• _TASK DESCRIPTION_
Copy out each line of the material below that holds the string "lines".

====

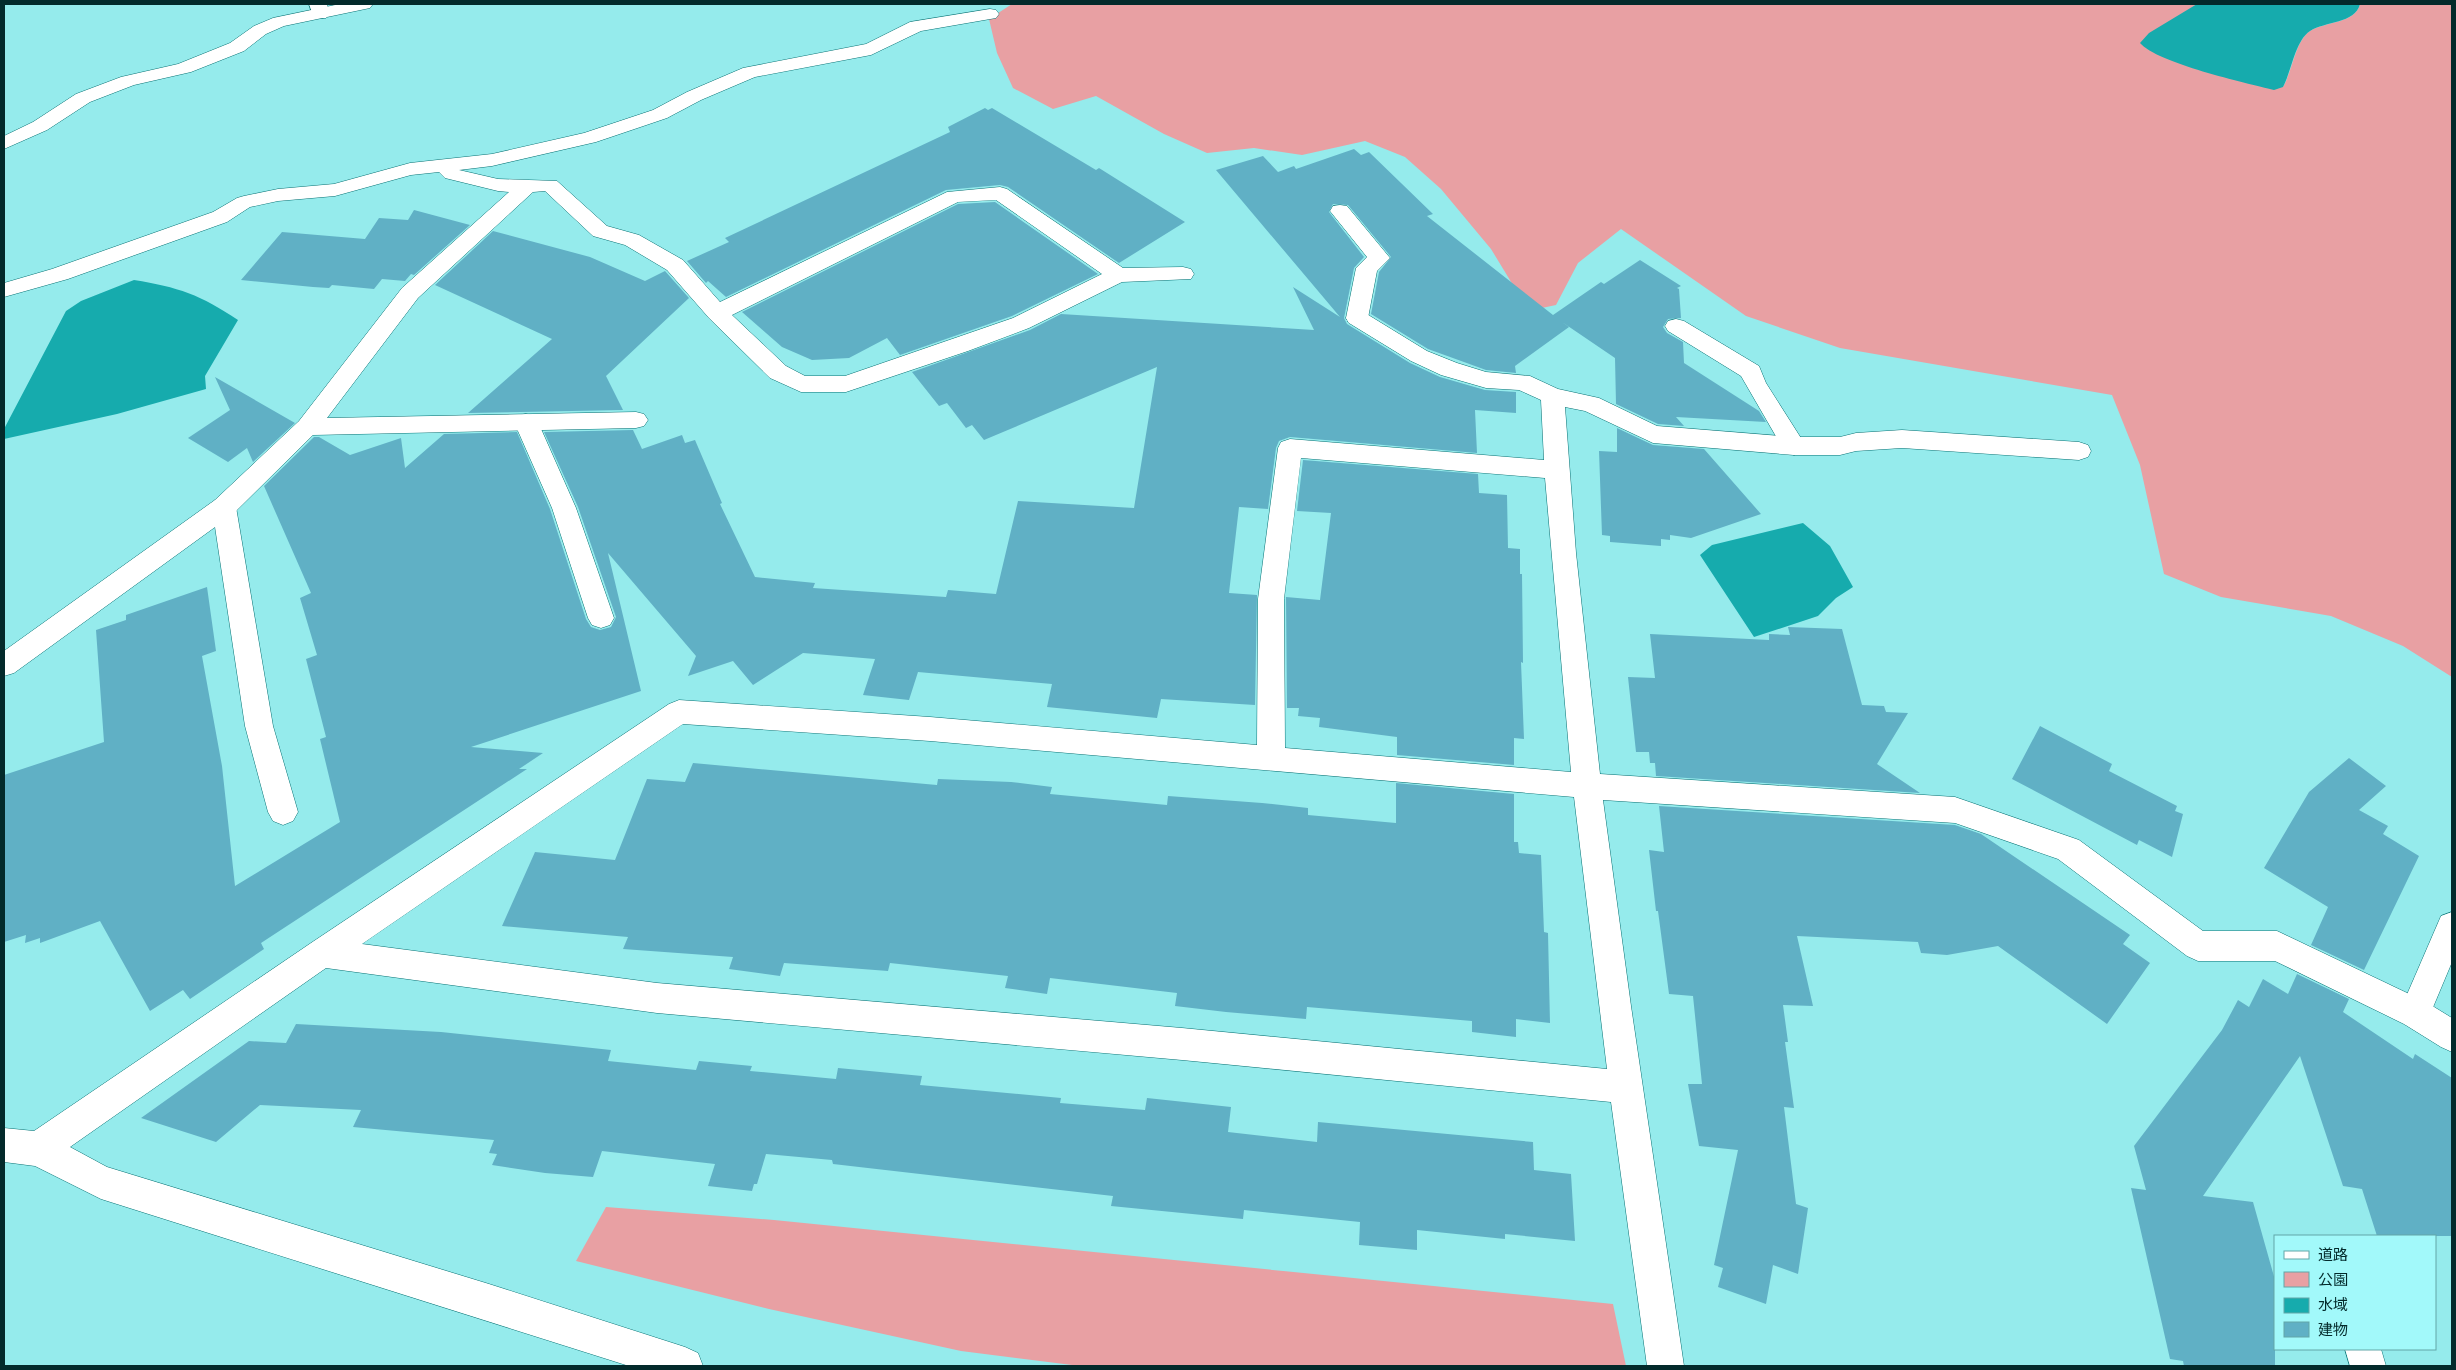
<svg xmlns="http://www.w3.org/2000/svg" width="2456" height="1370" viewBox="0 0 2456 1370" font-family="Rubik,'Noto Sans JP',sans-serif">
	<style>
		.green { fill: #e8a0a3 }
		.water { fill: #16abad }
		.building { fill: #60b0c5 }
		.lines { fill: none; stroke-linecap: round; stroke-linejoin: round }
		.lane-casing { stroke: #087274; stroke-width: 1 }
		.street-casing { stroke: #087274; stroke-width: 1 }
		.lane { fill: #fff; fill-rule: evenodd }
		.street { fill: #fff; fill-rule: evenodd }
	</style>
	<rect width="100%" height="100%" fill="#95ebec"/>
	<g class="green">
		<path d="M1012,4H2197L2189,10L2283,87C2293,70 2295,41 2310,31C2326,21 2355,24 2360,4H2452V677L2403,646L2331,616L2221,597L2164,574L2140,465L2112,395L1840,348L1746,316L1621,229L1578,263L1556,305L1537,309L1516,290L1491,249L1441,189L1405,157L1365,141L1302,155L1254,148L1207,153L1164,134L1096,96L1053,109L1013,88L997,53L989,19Z"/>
		<path d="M606,1207L774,1220L1613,1304L1626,1366H1080L961,1351L769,1309L576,1261Z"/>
	</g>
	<g class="water">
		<path d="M2197,4H2360C2355,24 2325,21 2310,31C2295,41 2292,70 2283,87L2274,90C2246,83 2157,63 2140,43L2149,33Z"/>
		<path d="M134,280C178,287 201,295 238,320L205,376L206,389L117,414L4,439V429L66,311L81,301Z"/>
		<path d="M1803,523L1830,546L1853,587L1836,598L1818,616L1754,637L1700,555L1712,545Z"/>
	</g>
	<g class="building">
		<path d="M985,108L988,110L992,108L1096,170L1099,168L1185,222L1119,263L1008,187L1000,185L946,190L726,297L708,281L706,283L687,261L729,242L725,238L950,132L948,127Z"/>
		<path d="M1354,149L1361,155L1369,152L1433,214L1427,216L1553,315L1601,282L1604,284L1640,260L1681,286L1677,288L1679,289L1681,318L1668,319L1663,327L1667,333L1683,342L1684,363L1759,411L1766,422L1676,417L1684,426L1658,424L1616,404L1615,358L1562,322L1569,327L1515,366L1516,373L1486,370L1428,349L1371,314L1379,272L1391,257L1348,205L1333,204L1329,212L1364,257L1354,268L1344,318L1347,324L1410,363L1440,377L1485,390L1516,392V413L1475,410L1477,453L1290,437L1279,441L1276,448L1268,509L1239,507L1229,593L1257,595L1255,705L1161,699L1157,718L1047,707L1052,684L918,672L909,700L863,695L875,659L803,653L753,685L733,661L688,676L696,656L608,553L641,691L471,747L543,753L519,769H527L261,943L264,949L190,999L183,990L150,1011L100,921L40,943V938L25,943L26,935L4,942V775L104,742L96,630L126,620V615L207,587L216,651L202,656L222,766L235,886L340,822L320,739L326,737L306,659L317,655L300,598L311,593L264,486L314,437H319L350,455L401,438L405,468L444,434L517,432L550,509L586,619L591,627L600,630L611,627L616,617L578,507L544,432L633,430L642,449L682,435L685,443L695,440L722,503L720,504L755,577L815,583L813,588L946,597L948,590L996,594L1018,501L1134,508L1157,367L984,440L972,425L966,428L947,403L939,406L912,372L1030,330L1061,314L1314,330L1293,287L1340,317L1216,170L1263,156L1278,172L1294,166L1296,169Z"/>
		<path d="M995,202L1098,274L1012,316L900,355L887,338L849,358L812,360L782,347L742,312L958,204Z"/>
		<path d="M414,210L470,225L414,275L411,274L405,281L382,279L374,289L332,285L329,288L313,287L241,280L282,232L365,239L379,218L408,220Z"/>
		<path d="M493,231L590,257L645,281L665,271L689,298L606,376L623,410L468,413L552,339L435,285Z"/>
		<path d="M215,377L295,423L253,462L247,448L228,462L188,438L230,410Z"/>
		<path d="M1617,428L1653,445L1704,449L1761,514L1691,538L1670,535V540L1661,539V546L1610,542V536L1602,535L1599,451L1617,452Z"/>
		<path d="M1303,460L1478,474L1479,493L1507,495L1508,548L1520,549V574H1522L1523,663L1521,662L1524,739L1514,738V765L1397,755V737L1319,727L1320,718L1298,716L1299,708H1287L1286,597L1320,600L1331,513L1297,511Z"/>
		<path d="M1788,627L1842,629L1862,705L1884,706L1886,712L1908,713L1877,764L1920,793L1656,776L1655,763H1650L1649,752H1636L1628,677L1655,678L1650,634L1769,640V634L1790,635Z"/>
		<path d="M2040,726L2112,764L2109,771L2177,806L2175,811L2183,814L2172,857L2139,840L2137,845L2012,779Z"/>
		<path d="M2349,758L2386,786L2359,810L2388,826L2383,834L2419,856L2364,970L2311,945L2328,907L2264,868L2309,792Z"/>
		<path d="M693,763L937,785L938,779L1011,782L1052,787L1050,794L1167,805L1168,796L1262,803L1308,808V815L1396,823V783L1514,794V842H1518L1519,853L1541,855L1544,932L1548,933L1550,1023L1516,1019V1037L1472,1032V1021L1307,1007L1306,1019L1226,1012L1175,1006L1177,993L1050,978L1047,994L1005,988L1008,976L890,963L888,971L784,963L780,976L729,969L733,957L623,949L628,937L502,926L535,852L615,860L647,779L685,782Z"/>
		<path d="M1659,806L1955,825L1981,834L2130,935L2123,944L2150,963L2107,1024L1998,946L1947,955L1921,953L1918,942L1797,936L1813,1006L1783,1005L1788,1042H1785L1794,1108L1784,1107L1796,1204L1808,1208L1798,1274L1773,1265L1766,1304L1718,1287L1723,1268L1714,1265L1738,1150L1699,1146L1688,1084H1702L1693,996L1669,994L1658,911H1656L1649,850L1664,852Z"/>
		<path d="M2297,974L2349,999L2343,1012L2413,1059L2415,1054L2452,1078V1236H2377L2362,1189L2343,1186L2300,1056L2203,1196L2253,1202L2275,1280V1366H2184L2183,1361L2170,1359L2131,1188L2146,1190L2134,1146L2222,1030L2238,1000L2249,1007L2263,979L2288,994Z"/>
		<path d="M296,1024L441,1032L611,1050L608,1061L696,1070L699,1061L752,1066L750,1071L836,1079L838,1068L922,1076L920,1085L1061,1098L1060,1103L1145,1110L1147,1098L1231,1107L1228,1132L1317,1142L1318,1122L1533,1142L1534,1170L1571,1174L1575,1241L1505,1234V1239L1417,1230V1250L1359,1245L1360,1222L1244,1210L1243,1219L1111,1206L1113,1196L833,1164L832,1160L766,1154L757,1184H754L752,1191L708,1186L715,1164L602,1151L593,1177L545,1173L492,1165L497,1154L489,1153L494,1140L353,1127L361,1110L260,1105L216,1142L141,1118L249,1041L286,1043Z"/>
	</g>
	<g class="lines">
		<defs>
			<g id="lane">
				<path d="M340,4H373L370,8L284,26L266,34L244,51L191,72L134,85L90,102L47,130L4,149V136L33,122L76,94L121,77L178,64L230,43L254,26L273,18Z"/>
				<path d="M1340,205L1347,206L1390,258L1377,271L1368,318L1365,323L1357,325L1349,323L1346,318L1356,268L1367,257L1330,211L1333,206Z"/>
				<path d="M1676,319L1684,321L1759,366L1766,383L1806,446L1803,452L1794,455L1785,452L1741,376L1668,331L1665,326L1668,321Z"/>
				<path d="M526,414L534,416L538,422L576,508L614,618L610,625L601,628L592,625L588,618L552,508L514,422L518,416Z"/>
				<path d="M224,498L233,500L236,507L273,726L298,812L293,821L283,825L273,821L268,812L245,726L212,507L215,500Z"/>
				<path d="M2452,912V962L2426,1024L2415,1028L2404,1024L2399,1013L2441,916Z"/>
			</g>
			<g id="street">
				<path d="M309,4H327L329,14L326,18H314Z"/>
				<path d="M990,9L996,10L999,14L996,18L921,31L871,55L755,77L701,100L667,118L596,142L492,166L459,170L498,179L557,181L607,226L639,235L683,260L720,302L947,192L1000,187L1007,189L1123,268L1183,267L1191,269L1194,274L1191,279L1122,282L1029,328L968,351L846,392H801L770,378L709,318L667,270L625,245L593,236L545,191L533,192L418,298L327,418L636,412L644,414L648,420L644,426L636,428L313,435L233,514L14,673L4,676V651L215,500L299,421L402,288L509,192L498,191L445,178L439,172L411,175L335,196L278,201L250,207L227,222L68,279L4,297V283L52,269L213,212L237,198L244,196L278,189L334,184L410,163L492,154L584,133L653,110L687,92L743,68L866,44L910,22ZM996,200L1102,274L1013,318L845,376H805L786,366L732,315L958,202Z"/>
				<path d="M1357,311L1365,313L1427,351L1457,363L1486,372L1530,376L1558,389L1599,398L1657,426L1794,437H1840L1856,433L1902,430L2079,442L2088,445L2091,451L2088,457L2079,460L1902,448L1856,451L1840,455H1794L1653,443L1585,411L1565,407L1576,553L1600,774L1955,797L2079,840L2203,931H2277L2426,1002L2452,1018V1052L2441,1047L2404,1024L2275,961H2198L2187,956L2058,859L1955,823L1603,800L1631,1006L1684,1366H1647L1611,1102L1182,1060L657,1013L326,968L70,1147L107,1167L489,1284L685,1347L698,1353L703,1366H629L101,1199L35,1166L4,1162V1128L34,1131L311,943L669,704L679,700L930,717L1257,745L1258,599L1278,448L1281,442L1290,439L1544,460L1541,400L1519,390L1486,388L1441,375L1411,361L1349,323L1346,318L1349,313ZM1301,458L1545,478L1571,772L1285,748L1284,599ZM683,724L930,741L1574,797L1607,1069L1182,1028L657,983L362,944Z"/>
				<path d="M2345,1349H2381L2386,1366H2350Z"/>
			</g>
		</defs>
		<use href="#lane" class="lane-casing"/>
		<use href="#street" class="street-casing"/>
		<use href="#lane" class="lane"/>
		<use href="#street" class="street"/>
	</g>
	<rect width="2456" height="1370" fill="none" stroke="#032a2b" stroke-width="10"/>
	<rect x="2274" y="1235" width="162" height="115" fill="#a2f9fa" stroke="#62a6a7"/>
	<rect x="2284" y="1251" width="25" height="8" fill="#ffffff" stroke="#62a6a7"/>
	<text x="2318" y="1260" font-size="15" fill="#032a2b">道路</text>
	<rect x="2284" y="1272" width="25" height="15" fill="#e8a0a3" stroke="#62a6a7"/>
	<text x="2318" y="1285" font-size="15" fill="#032a2b">公園</text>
	<rect x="2284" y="1298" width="25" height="15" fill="#16abad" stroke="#62a6a7"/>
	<text x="2318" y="1310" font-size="15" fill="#032a2b">水域</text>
	<rect x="2284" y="1322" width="25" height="15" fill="#60b0c5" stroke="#62a6a7"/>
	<text x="2318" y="1335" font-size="15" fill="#032a2b">建物</text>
</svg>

====

• _ANSWER_
		.lines { fill: none; stroke-linecap: round; stroke-linejoin: round }
	<g class="lines">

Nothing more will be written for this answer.